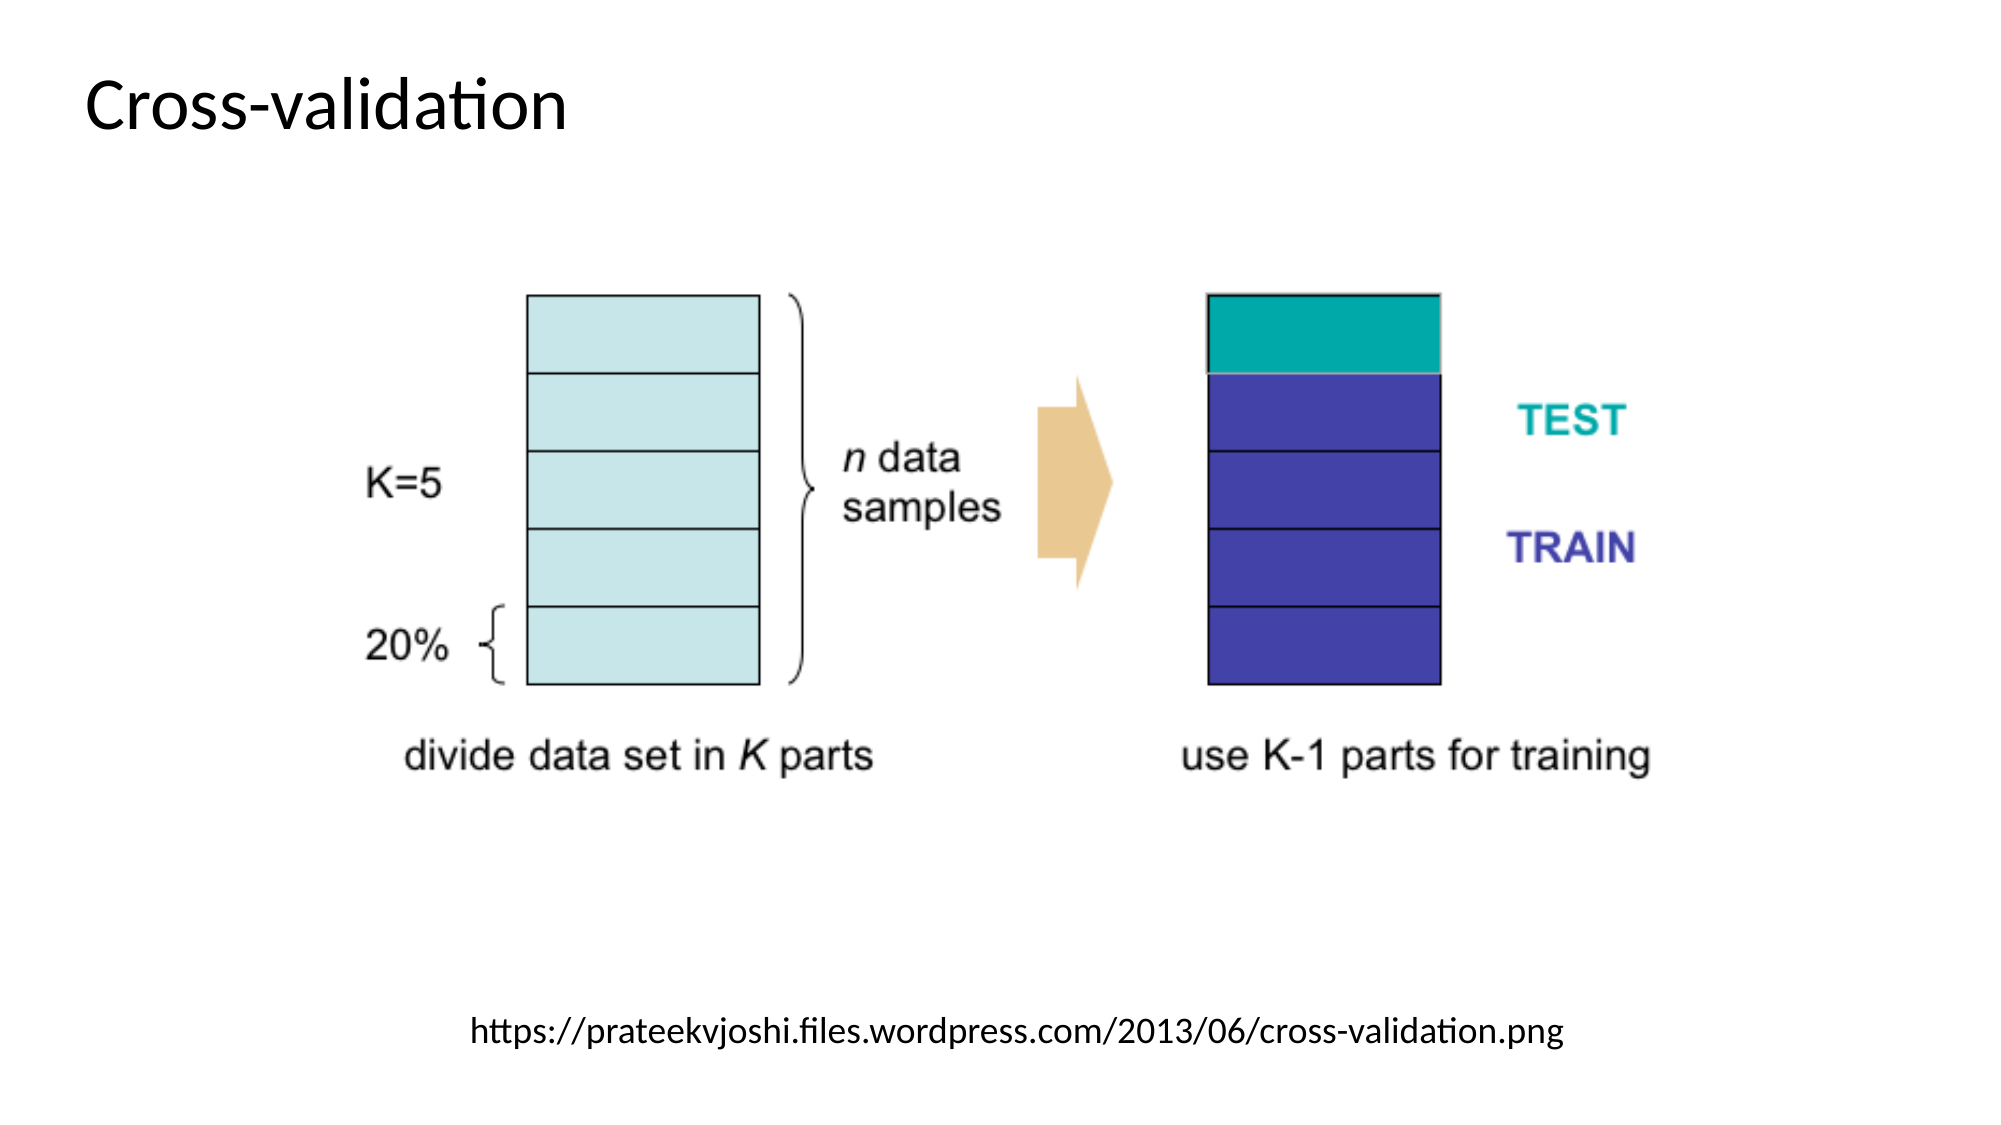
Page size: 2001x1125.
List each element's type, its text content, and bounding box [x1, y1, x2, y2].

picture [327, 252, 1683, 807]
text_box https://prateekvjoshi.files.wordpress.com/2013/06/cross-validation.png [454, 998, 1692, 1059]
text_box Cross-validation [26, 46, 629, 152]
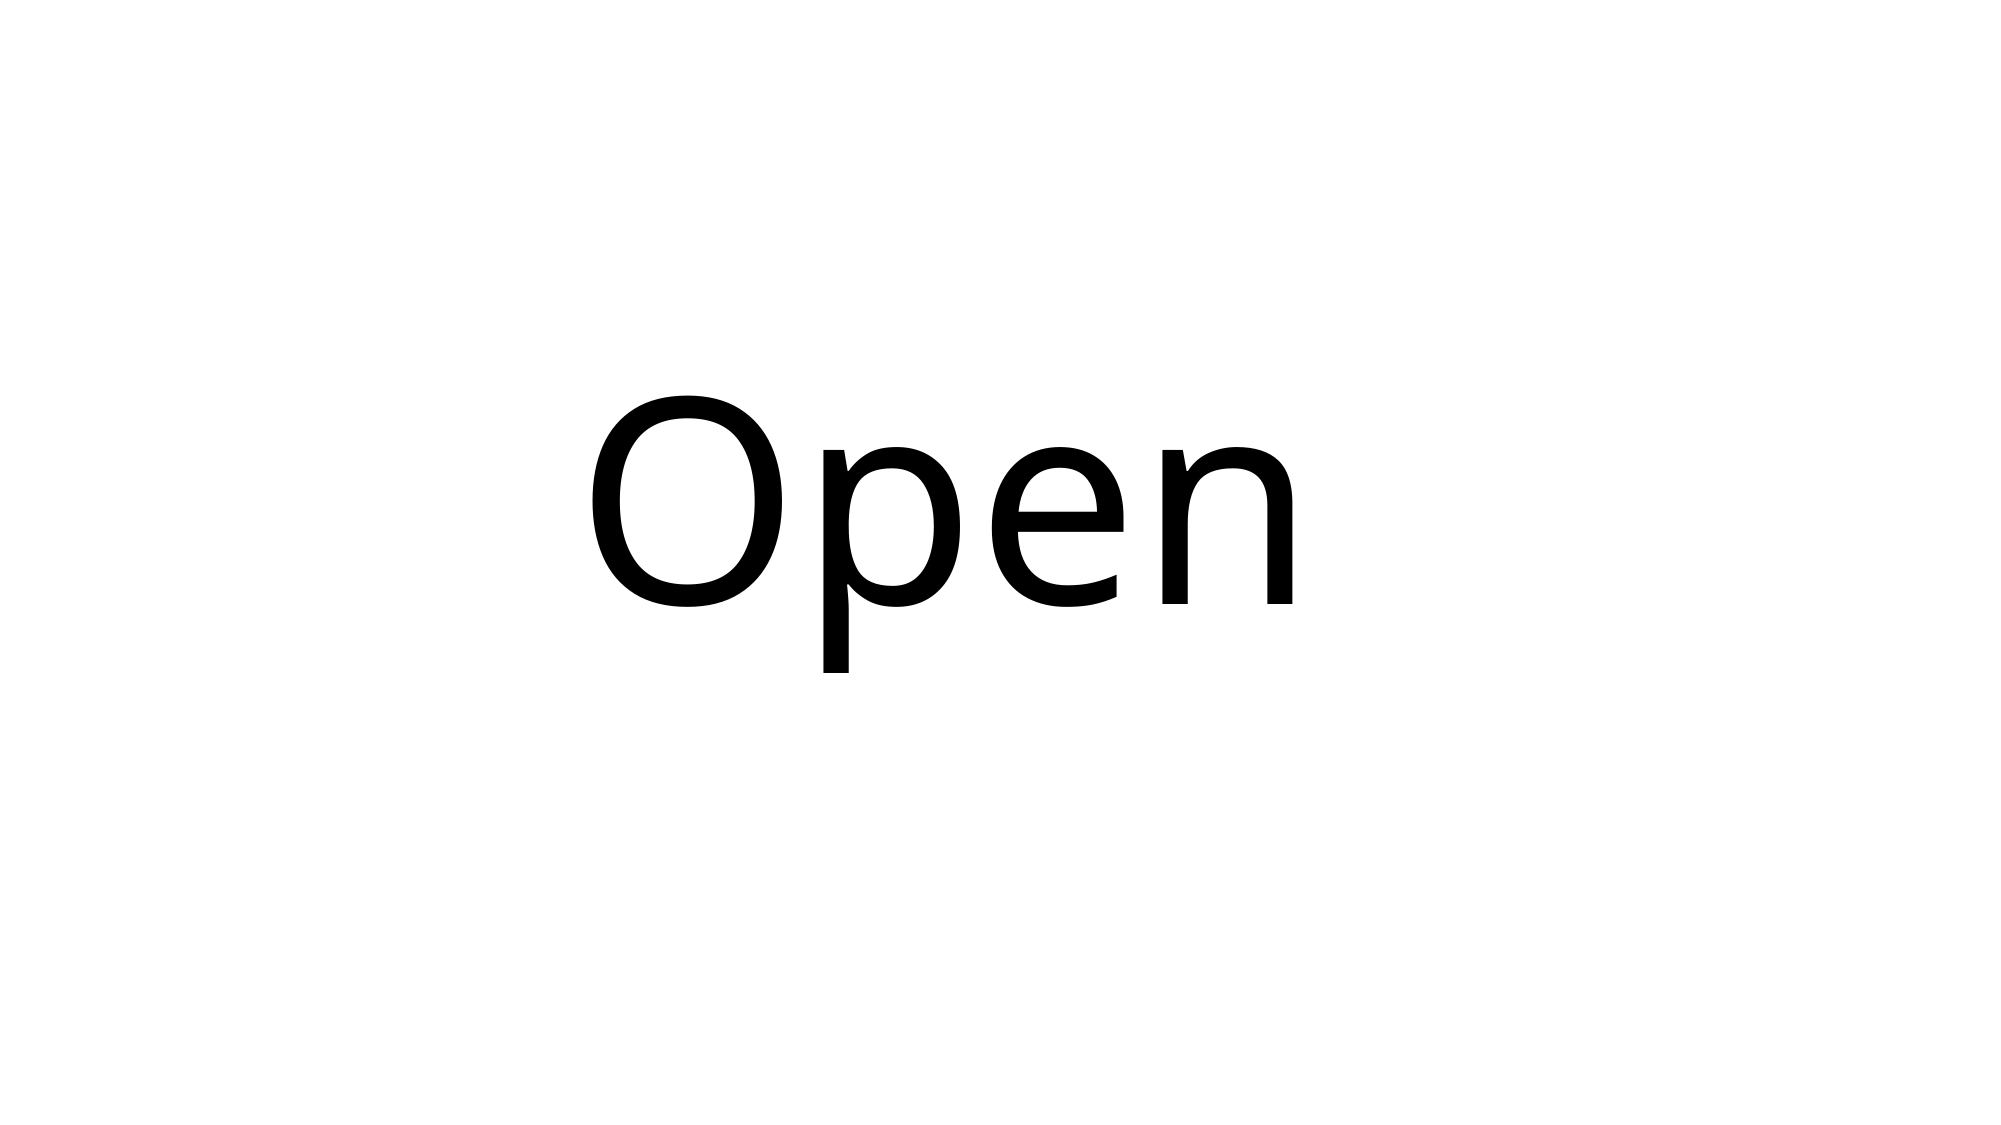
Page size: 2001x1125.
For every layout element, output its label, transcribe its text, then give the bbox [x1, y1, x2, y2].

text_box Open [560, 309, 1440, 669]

□ □ □ □ □

TASK TO CARRY OUT >>
Omit the pictures and restate the rest of the records verbatim.

ANSWER AREA >>
Page size: 2001x1125.
List each element's type, its text content, and bounding box [x1, y1, x2, y2].

picture [327, 252, 1683, 807]
text_box https://prateekvjoshi.files.wordpress.com/2013/06/cross-validation.png [454, 998, 1692, 1059]
text_box Cross-validation [26, 46, 629, 152]
Page size: 2001x1125.
For every layout element, output its label, transcribe its text, then give the bbox [x1, y1, x2, y2].

text_box Open [560, 309, 1440, 669]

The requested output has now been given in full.